What to work on: Put the lines from the start of the records through the line that contains "mají povinnost transparentně" into a JSON list of strings, one string per line, skipping blank lines.

• • • • •

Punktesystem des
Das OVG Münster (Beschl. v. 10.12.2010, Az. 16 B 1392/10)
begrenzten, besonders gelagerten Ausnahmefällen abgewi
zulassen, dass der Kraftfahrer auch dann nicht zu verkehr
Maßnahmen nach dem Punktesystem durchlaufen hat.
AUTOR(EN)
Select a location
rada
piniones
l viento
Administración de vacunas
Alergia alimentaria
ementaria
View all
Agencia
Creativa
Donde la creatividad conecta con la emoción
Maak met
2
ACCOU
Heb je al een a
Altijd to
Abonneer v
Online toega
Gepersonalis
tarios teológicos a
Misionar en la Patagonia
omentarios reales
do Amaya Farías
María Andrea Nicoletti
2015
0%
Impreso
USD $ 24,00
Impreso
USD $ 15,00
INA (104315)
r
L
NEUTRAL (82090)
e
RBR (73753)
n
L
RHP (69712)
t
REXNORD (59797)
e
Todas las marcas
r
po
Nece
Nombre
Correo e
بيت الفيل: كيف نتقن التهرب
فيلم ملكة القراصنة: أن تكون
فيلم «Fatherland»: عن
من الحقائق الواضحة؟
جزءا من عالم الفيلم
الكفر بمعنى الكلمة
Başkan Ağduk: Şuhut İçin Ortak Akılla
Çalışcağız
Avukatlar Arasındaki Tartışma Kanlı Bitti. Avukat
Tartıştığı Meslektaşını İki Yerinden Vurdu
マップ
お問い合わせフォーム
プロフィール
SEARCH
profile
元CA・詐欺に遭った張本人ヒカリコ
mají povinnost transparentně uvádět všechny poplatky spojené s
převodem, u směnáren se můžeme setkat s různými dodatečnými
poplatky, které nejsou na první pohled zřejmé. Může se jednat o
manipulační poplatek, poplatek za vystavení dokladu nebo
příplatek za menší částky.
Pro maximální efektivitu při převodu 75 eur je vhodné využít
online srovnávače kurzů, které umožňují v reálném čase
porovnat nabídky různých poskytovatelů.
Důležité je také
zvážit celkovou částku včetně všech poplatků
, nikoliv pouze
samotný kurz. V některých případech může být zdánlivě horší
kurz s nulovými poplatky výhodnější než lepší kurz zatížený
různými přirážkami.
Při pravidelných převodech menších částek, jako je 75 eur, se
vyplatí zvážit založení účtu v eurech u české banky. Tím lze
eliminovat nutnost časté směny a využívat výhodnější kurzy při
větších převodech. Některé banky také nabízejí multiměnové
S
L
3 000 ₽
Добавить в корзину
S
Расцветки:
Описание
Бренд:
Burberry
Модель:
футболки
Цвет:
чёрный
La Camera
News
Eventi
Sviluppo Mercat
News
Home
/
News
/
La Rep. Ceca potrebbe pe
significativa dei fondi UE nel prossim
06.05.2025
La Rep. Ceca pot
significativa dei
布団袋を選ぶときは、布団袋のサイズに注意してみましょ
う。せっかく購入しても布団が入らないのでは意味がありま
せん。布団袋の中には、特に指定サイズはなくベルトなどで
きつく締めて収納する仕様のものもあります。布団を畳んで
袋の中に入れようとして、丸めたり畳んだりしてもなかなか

• • • • •

Expected answer:
[
  "Punktesystem des",
  "Das OVG Münster (Beschl. v. 10.12.2010, Az. 16 B 1392/10)",
  "begrenzten, besonders gelagerten Ausnahmefällen abgewi",
  "zulassen, dass der Kraftfahrer auch dann nicht zu verkehr",
  "Maßnahmen nach dem Punktesystem durchlaufen hat.",
  "AUTOR(EN)",
  "Select a location",
  "rada",
  "piniones",
  "l viento",
  "Administración de vacunas",
  "Alergia alimentaria",
  "ementaria",
  "View all",
  "Agencia",
  "Creativa",
  "Donde la creatividad conecta con la emoción",
  "Maak met",
  "2",
  "ACCOU",
  "Heb je al een a",
  "Altijd to",
  "Abonneer v",
  "Online toega",
  "Gepersonalis",
  "tarios teológicos a",
  "Misionar en la Patagonia",
  "omentarios reales",
  "do Amaya Farías",
  "María Andrea Nicoletti",
  "2015",
  "0%",
  "Impreso",
  "USD $ 24,00",
  "Impreso",
  "USD $ 15,00",
  "INA (104315)",
  "r",
  "L",
  "NEUTRAL (82090)",
  "e",
  "RBR (73753)",
  "n",
  "L",
  "RHP (69712)",
  "t",
  "REXNORD (59797)",
  "e",
  "Todas las marcas",
  "r",
  "po",
  "Nece",
  "Nombre",
  "Correo e",
  "بيت الفيل: كيف نتقن التهرب",
  "فيلم ملكة القراصنة: أن تكون",
  "فيلم «Fatherland»: عن",
  "من الحقائق الواضحة؟",
  "جزءا من عالم الفيلم",
  "الكفر بمعنى الكلمة",
  "Başkan Ağduk: Şuhut İçin Ortak Akılla",
  "Çalışcağız",
  "Avukatlar Arasındaki Tartışma Kanlı Bitti. Avukat",
  "Tartıştığı Meslektaşını İki Yerinden Vurdu",
  "マップ",
  "お問い合わせフォーム",
  "プロフィール",
  "SEARCH",
  "profile",
  "元CA・詐欺に遭った張本人ヒカリコ",
  "mají povinnost transparentně uvádět všechny poplatky spojené s"
]